Darius el grande no está bien by Adib Khorram

Darius el grande no está bien by Adib Khorram

autor:Adib Khorram [Khorram, Adib]
La lengua: spa
Format: epub
editor: Munyx Editorial
publicado: 2021-11-18T23:00:00+00:00


Las ruinas de Persépolis no eran una ciudad entera.

En su apogeo, Persépolis había abarcado una superficie inmensa. Quizá no tanta como el área metropolitana de Portland, pero era grande. La parte en la que estábamos, la de las ruinas —Takhte Jamsheed—, era más o menos del tamaño de nuestro barrio de Portland.

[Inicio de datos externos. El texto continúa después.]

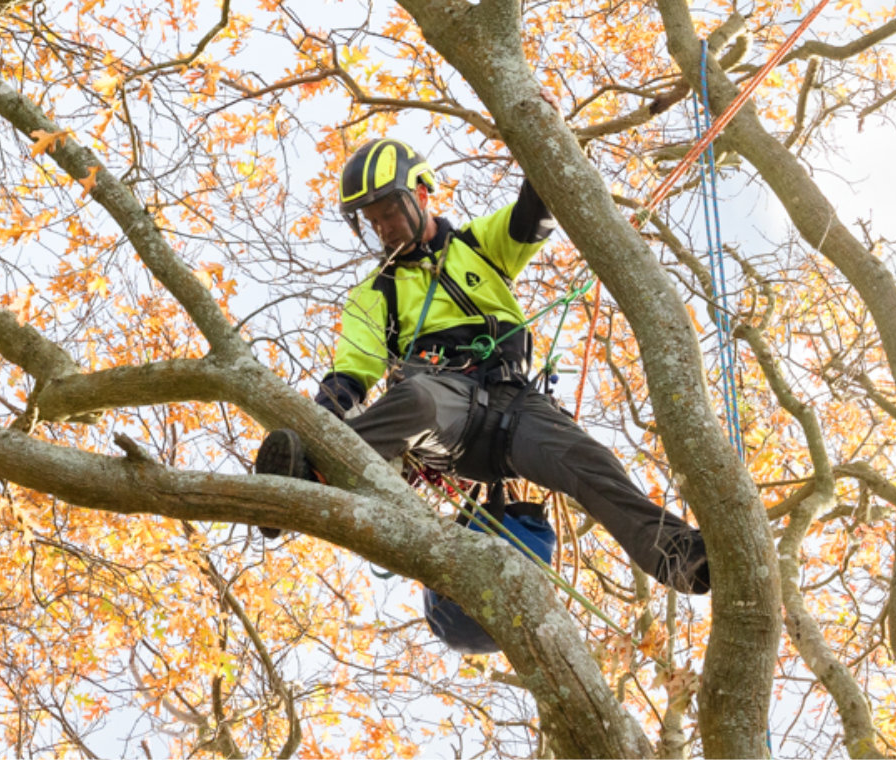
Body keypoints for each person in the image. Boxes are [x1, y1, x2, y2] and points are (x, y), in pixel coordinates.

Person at [256, 138, 711, 605]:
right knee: (418, 400)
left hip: (516, 407)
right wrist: (318, 427)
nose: (384, 229)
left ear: (421, 194)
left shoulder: (476, 245)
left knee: (587, 460)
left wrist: (542, 137)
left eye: (389, 213)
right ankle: (311, 477)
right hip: (447, 417)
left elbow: (533, 213)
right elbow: (349, 376)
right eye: (372, 222)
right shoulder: (374, 294)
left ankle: (677, 555)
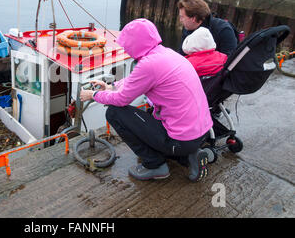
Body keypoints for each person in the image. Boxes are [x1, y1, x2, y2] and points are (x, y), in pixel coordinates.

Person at [80, 19, 212, 182]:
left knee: (115, 113)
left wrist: (92, 95)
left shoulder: (149, 64)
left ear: (135, 43)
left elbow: (121, 100)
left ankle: (155, 165)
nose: (125, 47)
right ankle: (188, 156)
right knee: (146, 116)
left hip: (180, 139)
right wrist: (110, 87)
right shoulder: (165, 54)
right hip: (200, 133)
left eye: (126, 43)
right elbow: (134, 81)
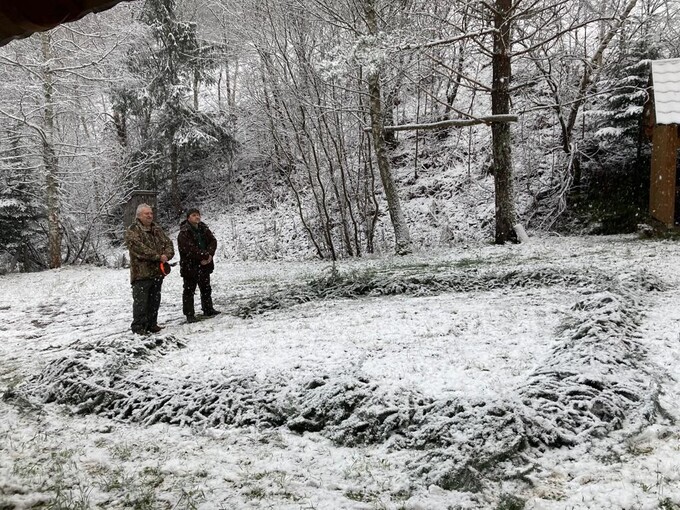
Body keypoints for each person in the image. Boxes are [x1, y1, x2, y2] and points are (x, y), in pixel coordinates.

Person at [124, 203, 175, 335]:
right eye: (147, 214)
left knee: (155, 300)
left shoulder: (156, 228)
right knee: (141, 302)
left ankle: (152, 324)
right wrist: (158, 256)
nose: (150, 216)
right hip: (141, 273)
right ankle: (139, 327)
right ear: (139, 215)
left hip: (157, 272)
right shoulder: (133, 230)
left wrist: (166, 256)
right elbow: (138, 249)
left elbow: (168, 243)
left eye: (151, 213)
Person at [178, 208, 220, 323]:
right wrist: (203, 256)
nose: (197, 217)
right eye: (194, 215)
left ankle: (208, 308)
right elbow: (189, 249)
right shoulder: (184, 232)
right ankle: (189, 314)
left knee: (206, 288)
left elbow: (213, 241)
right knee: (189, 290)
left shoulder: (203, 228)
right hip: (190, 266)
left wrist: (209, 255)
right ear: (188, 218)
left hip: (205, 265)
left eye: (198, 215)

Sohrab me llevó a través de la Apadana, el palacio principal. No quedaba mucho en pie: varias columnas gigantescas, incluso más grandes que las de la Puerta de todas las Naciones; unas escaleras ornamentadas de escalones anchos, bajos y con una inclinación extraña; y unos cuantos arcos de piedra cuya integridad estructural había resistido sorprendentemente bien durante miles de años.

Olía a polvo quemado por el sol por todas partes —y me recordó a cuando mi madre pasaba la aspiradora, lo cual fue un poco raro—, pero no daba la sensación de un lugar mohoso y anticuado. El viento de las montañas de alrededor de Shiraz hacía que corriera una brisa fresca por la Apadana, con una calma y una sutileza que ya quisiera el ventilador bailarín.

En fotos, los edificios antiguos se ven siempre blancos y lisos. Pero, en la vida real, Persépolis era marrón, tosca e imperfecta. Tenía un aire mágico: los muros bajos, los restos de salas antiquísimas, las columnas que se cernían sobre mí como gigantes en un parque infantil ancestral.

Según Sohrab, muchos de los edificios no se llegaron a terminar antes de que Alejandro Magno destruyera la ciudad.

Alejandro Magno fue el Trent Bolger de la antigua Persia.

Mi padre nos siguió hasta la Apadana y sacó el bloc de dibujo.

—Estos arcos son increíbles. —Señaló unos cuantos que parecían medir al menos cuatro pisos.

—Sí.

—Stephen —le dijo Sohrab—. ¿Te gusta la arquitectura?

—Es a lo que me dedico. Soy arquitecto.

De repente, Sohrab alzó las cejas.

—¿En serio?

Mi padre asintió y siguió dibujando.

Quería preguntarle si las ruinas le recordaban a Vulcano tanto como a mí.

Quería preguntarle si quería venir a explorar con Sohrab y conmigo.

Pero no sabía cómo.

Stephen Kellner volvió a contemplar los arcos sobre nuestras cabezas y se mordió el labio. Restregó el pulgar por la página para ensombrecer una zona y siguió dibujando.

—Vamos —le dije a Sohrab mientras dejábamos a mi padre atrás.

—¿Tu padre es arquitecto?

—Sí. Trabaja en un estudio de arquitectura.

—Eso quiero hacer yo. Algún día.

—¿En serio?

—Sí. Eso o ingeniería civil.

—Hala.

Para ser sincero, no tenía claro en qué se diferenciaban.

Pero no podía decirlo en alto.

—Son muchos años de estudio.

—Ya. No es fácil para los bahaíes.

—Ah…

Sohrab asintió, aunque no profundizó en el asunto.

En su lugar, dijo:

—Venga, Darioush. Que nos queda mucho por ver.